- [TASK STATEMENT]:
Give again the lines of the data from its first line through the line with "Trzeci trening ponownie". Change nothing.

[Dataset records]
^^^^^^^^

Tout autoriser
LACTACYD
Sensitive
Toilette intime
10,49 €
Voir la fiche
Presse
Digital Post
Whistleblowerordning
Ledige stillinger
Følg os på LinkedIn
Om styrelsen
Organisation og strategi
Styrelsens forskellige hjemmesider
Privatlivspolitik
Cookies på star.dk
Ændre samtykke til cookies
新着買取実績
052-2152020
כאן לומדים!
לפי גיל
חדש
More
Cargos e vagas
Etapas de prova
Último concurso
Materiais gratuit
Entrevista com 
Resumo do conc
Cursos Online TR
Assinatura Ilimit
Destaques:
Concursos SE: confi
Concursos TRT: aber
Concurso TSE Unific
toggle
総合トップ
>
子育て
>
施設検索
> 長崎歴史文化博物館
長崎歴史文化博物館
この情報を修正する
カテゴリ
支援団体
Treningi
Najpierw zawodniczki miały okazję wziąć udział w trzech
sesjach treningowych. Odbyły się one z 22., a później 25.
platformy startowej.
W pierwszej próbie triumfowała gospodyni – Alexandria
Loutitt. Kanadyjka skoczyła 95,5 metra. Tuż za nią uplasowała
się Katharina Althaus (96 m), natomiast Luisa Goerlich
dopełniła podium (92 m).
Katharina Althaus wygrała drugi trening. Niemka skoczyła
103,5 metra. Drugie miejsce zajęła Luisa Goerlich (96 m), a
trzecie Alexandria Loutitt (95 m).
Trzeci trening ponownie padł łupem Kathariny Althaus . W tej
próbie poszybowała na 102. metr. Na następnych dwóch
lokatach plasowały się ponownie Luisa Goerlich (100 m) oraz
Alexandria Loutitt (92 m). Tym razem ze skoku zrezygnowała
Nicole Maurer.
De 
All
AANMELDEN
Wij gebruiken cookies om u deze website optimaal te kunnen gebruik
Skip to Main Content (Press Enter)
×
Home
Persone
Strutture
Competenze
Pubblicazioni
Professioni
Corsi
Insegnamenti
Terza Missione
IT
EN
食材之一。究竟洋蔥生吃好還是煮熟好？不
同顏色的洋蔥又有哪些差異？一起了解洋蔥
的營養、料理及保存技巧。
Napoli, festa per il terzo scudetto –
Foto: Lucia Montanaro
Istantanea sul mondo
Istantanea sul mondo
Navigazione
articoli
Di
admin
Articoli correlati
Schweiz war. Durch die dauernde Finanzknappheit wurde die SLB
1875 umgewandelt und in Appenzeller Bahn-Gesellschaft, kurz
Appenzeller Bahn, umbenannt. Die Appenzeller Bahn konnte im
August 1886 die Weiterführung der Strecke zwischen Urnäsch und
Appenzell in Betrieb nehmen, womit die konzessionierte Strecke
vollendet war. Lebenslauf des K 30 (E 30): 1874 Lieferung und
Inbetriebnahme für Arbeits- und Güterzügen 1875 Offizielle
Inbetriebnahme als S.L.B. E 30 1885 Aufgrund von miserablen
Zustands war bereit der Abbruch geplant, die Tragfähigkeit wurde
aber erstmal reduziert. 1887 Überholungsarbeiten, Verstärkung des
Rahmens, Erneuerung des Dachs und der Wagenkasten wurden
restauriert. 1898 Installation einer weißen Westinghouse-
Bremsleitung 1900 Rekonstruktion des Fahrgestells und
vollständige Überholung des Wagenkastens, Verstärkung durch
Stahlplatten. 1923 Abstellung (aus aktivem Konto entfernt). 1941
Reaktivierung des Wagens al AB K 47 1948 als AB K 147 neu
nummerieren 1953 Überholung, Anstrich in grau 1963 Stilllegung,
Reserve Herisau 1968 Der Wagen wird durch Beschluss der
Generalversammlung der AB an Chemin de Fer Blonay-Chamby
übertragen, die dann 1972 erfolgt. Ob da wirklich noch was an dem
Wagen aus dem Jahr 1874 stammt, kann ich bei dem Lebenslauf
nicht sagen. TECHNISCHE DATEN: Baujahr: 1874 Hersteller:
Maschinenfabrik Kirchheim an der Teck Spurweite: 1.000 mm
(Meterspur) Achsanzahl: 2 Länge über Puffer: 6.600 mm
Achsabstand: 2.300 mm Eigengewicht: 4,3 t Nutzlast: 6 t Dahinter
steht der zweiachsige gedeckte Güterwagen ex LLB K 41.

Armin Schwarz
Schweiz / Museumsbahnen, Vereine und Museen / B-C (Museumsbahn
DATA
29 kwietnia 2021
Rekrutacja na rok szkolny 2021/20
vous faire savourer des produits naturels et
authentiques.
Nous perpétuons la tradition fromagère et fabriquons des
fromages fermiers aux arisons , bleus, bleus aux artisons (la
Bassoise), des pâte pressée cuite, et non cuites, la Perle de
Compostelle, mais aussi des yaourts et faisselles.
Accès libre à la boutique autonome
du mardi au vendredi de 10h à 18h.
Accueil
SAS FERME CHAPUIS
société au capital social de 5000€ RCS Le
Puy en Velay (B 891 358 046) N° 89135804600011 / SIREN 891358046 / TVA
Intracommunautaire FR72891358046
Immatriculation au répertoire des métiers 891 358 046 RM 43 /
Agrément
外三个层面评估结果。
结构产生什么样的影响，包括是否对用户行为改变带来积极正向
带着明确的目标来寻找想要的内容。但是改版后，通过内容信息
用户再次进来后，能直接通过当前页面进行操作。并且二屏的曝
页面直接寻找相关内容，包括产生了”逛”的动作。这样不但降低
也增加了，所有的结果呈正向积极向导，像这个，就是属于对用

^^^^^^^^

- [EXERCISE RESULT]:
Tout autoriser
LACTACYD
Sensitive
Toilette intime
10,49 €
Voir la fiche
Presse
Digital Post
Whistleblowerordning
Ledige stillinger
Følg os på LinkedIn
Om styrelsen
Organisation og strategi
Styrelsens forskellige hjemmesider
Privatlivspolitik
Cookies på star.dk
Ændre samtykke til cookies
新着買取実績
052-2152020
כאן לומדים!
לפי גיל
חדש
More
Cargos e vagas
Etapas de prova
Último concurso
Materiais gratuit
Entrevista com 
Resumo do conc
Cursos Online TR
Assinatura Ilimit
Destaques:
Concursos SE: confi
Concursos TRT: aber
Concurso TSE Unific
toggle
総合トップ
>
子育て
>
施設検索
> 長崎歴史文化博物館
長崎歴史文化博物館
この情報を修正する
カテゴリ
支援団体
Treningi
Najpierw zawodniczki miały okazję wziąć udział w trzech
sesjach treningowych. Odbyły się one z 22., a później 25.
platformy startowej.
W pierwszej próbie triumfowała gospodyni – Alexandria
Loutitt. Kanadyjka skoczyła 95,5 metra. Tuż za nią uplasowała
się Katharina Althaus (96 m), natomiast Luisa Goerlich
dopełniła podium (92 m).
Katharina Althaus wygrała drugi trening. Niemka skoczyła
103,5 metra. Drugie miejsce zajęła Luisa Goerlich (96 m), a
trzecie Alexandria Loutitt (95 m).
Trzeci trening ponownie padł łupem Kathariny Althaus . W tej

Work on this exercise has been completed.